Page extract:
----
Draft Reference Assembly Plan


Summary

Non-curated contig-level assemblies generated through our automated pipelines using HiFi and Omni-C data will be made available to CCGP researchers immediately upon completion. These draft assemblies do not constitute the final reference genome assembly, but can be utilized by researchers for preliminary analyses, protocol and pipeline development, and collaborative efforts. 

Draft Generation Method

Once sufficient HiFi data has been generated for > 30x coverage, our reference genome team will generate a draft assembly following the CCGP standard pipeline (https://github.com/ccgproject/ccgp_assembly). During this process, standard quality metrics (e.g. number of contigs, contig N50, BUSCO scores, per-base quality, among others) are generated. 

Release to PI and Notification

Upon assembly completion, CCGP will make the assembly files (hosted on CCGP servers), and the quality metrics available via password protected FTP download. Project PIs will be notified of the availability and provided with download instructions. These draft assemblies are meant as an intermediate resource for CCGP projects, and because of their incomplete nature, are not intended for submission to any public genome repository (e.g., NCBI’s Genome Database, or GenomeArk). As reference genomes are finalized with NCBI, these temporary files will be removed from our servers and PIs will be provided with permanent links to the NCBI database. 


Disclaimer on Data Quality

These are draft genomes, which will include both the primary and alternate assemblies and potentially organelles, and do not include functional annotations. Because they have not gone through CCGP’s careful curation process, including the Omni-C pipeline, they may contain mis-assemblies and/or non-target sequences.
----
Data for review:
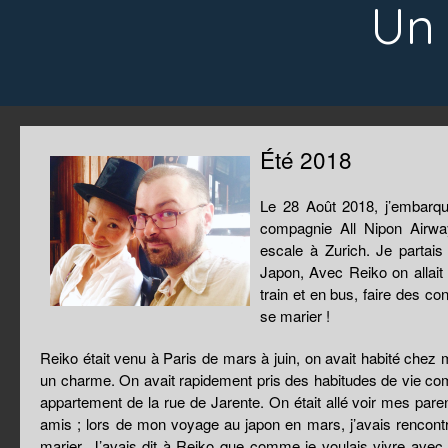
Un 
Été 2018
Le 28 Août 2018, j’embarq
compagnie All Nipon Airwa
escale à Zurich. Je partai
Japon, Avec Reiko on allai
train et en bus, faire des c
se marier !
Reiko était venu à Paris de mars à juin, on avait habité chez 
un charme. On avait rapidement pris des habitudes de vie com
appartement de la rue de Jarente. On était allé voir mes paren
amis ; lors de mon voyage au japon en mars, j’avais rencontré
marier. J’avais dit à Reiko que comme je voulais vivre avec e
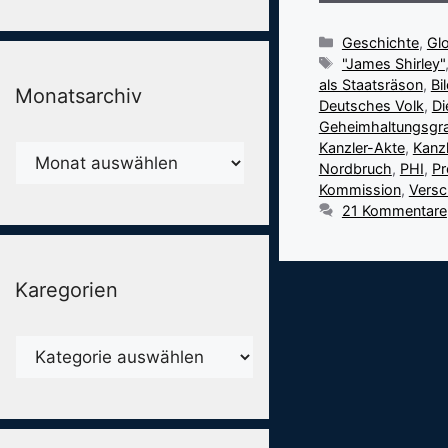
Kategorien
Geschichte
,
Gl
Schlagwörter
"James Shirley"
als Staatsräson
,
Bi
Monatsarchiv
Deutsches Volk
,
Di
Geheimhaltungsgr
Kanzler-Akte
,
Kanz
Monatsarchiv
Nordbruch
,
PHI
,
Pr
Kommission
,
Versc
21 Kommentare
Karegorien
Karegorien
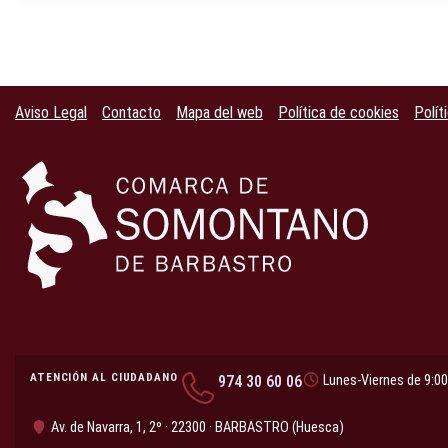
Aviso Legal
Contacto
Mapa del web
Política de cookies
Polít
ATENCIÓN AL CIUDADANO
974 30 60 06
Lunes-Viernes de 9:00
Av. de Navarra, 1, 2º · 22300 · BARBASTRO (Huesca)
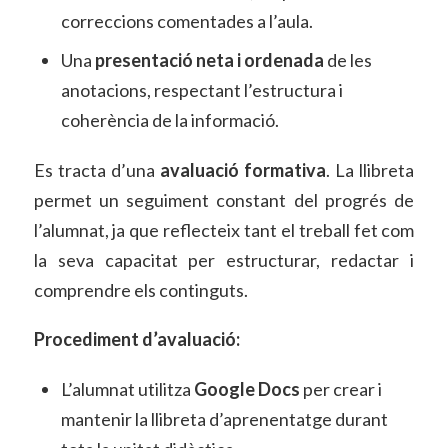
correccions comentades a l’aula.
Una
presentació neta i ordenada
de les
anotacions, respectant l’estructura i
coherència de la informació.
Es tracta d’una
avaluació formativa
. La llibreta
permet un seguiment constant del progrés de
l’alumnat, ja que reflecteix tant el treball fet com
la seva capacitat per estructurar, redactar i
comprendre els continguts.
Procediment d’avaluació:
L’alumnat utilitza
Google Docs
per crear i
mantenir la llibreta d’aprenentatge durant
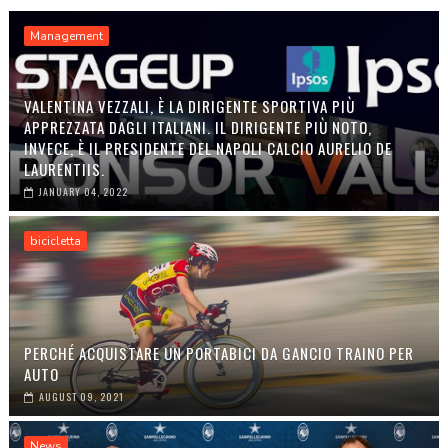
Management
VALENTINA VEZZALI, È LA DIRIGENTE SPORTIVA PIÙ
APPREZZATA DAGLI ITALIANI. IL DIRIGENTE PIÙ NOTO,
INVECE, È IL PRESIDENTE DEL NAPOLI CALCIO AURELIO DE
LAURENTIIS.
JANUARY 04, 2022
bicicletta
PERCHÉ ACQUISTARE UN PORTABICI DA GANCIO TRAINO PER
AUTO
AUGUST 09, 2021
News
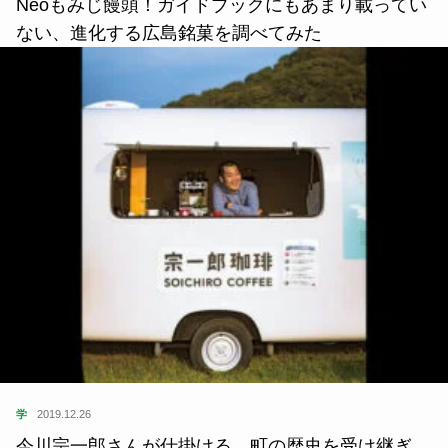
Neoもみじ饅頭！ガイドブックにもあまり載ってい
ない、進化する広島銘菓を調べてみた
学
2019.12.26
今川宗一郎さんが仕掛ける、町の歴史を受け継ぎ、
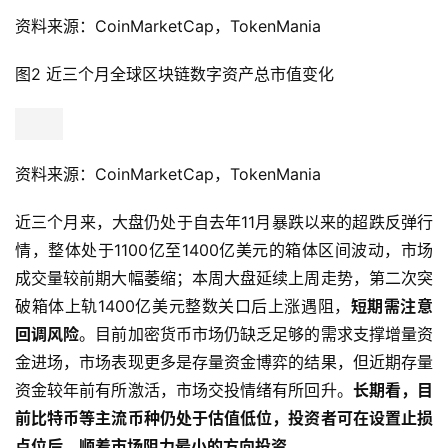
资料来源：CoinMarketCap，TokenMania
图2 近三个月全球区块链数字资产总市值变化
资料来源：CoinMarketCap，TokenMania
近三个月来，大盘仍处于自去年11月暴跌以来的超跌反弹行
情，整体处于1100亿至1400亿美元的箱体区间波动，市场
成交量较前期大幅萎缩；本周大盘延续上周走势，第二次突
破箱体上轨1400亿美元整数关口后上涨遇阻，
短期需注意
回调风险
。目前加密货币市场仍缺乏足够的需求支撑增量资
金进场，市场表现更多是存量资金博弈的结果，但近期存量
资金较年前有所激活，市场交投情绪有所回升。
长期看，目
前比特币等主流币种仍处于估值低位，投资者可在设置止损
----
Work instructions: From the draft reference assembly plan, list every use that researchers can make of the draft assemblies.

Exercise output:
- Preliminary analyses
- Protocol and pipeline development
- Collaborative efforts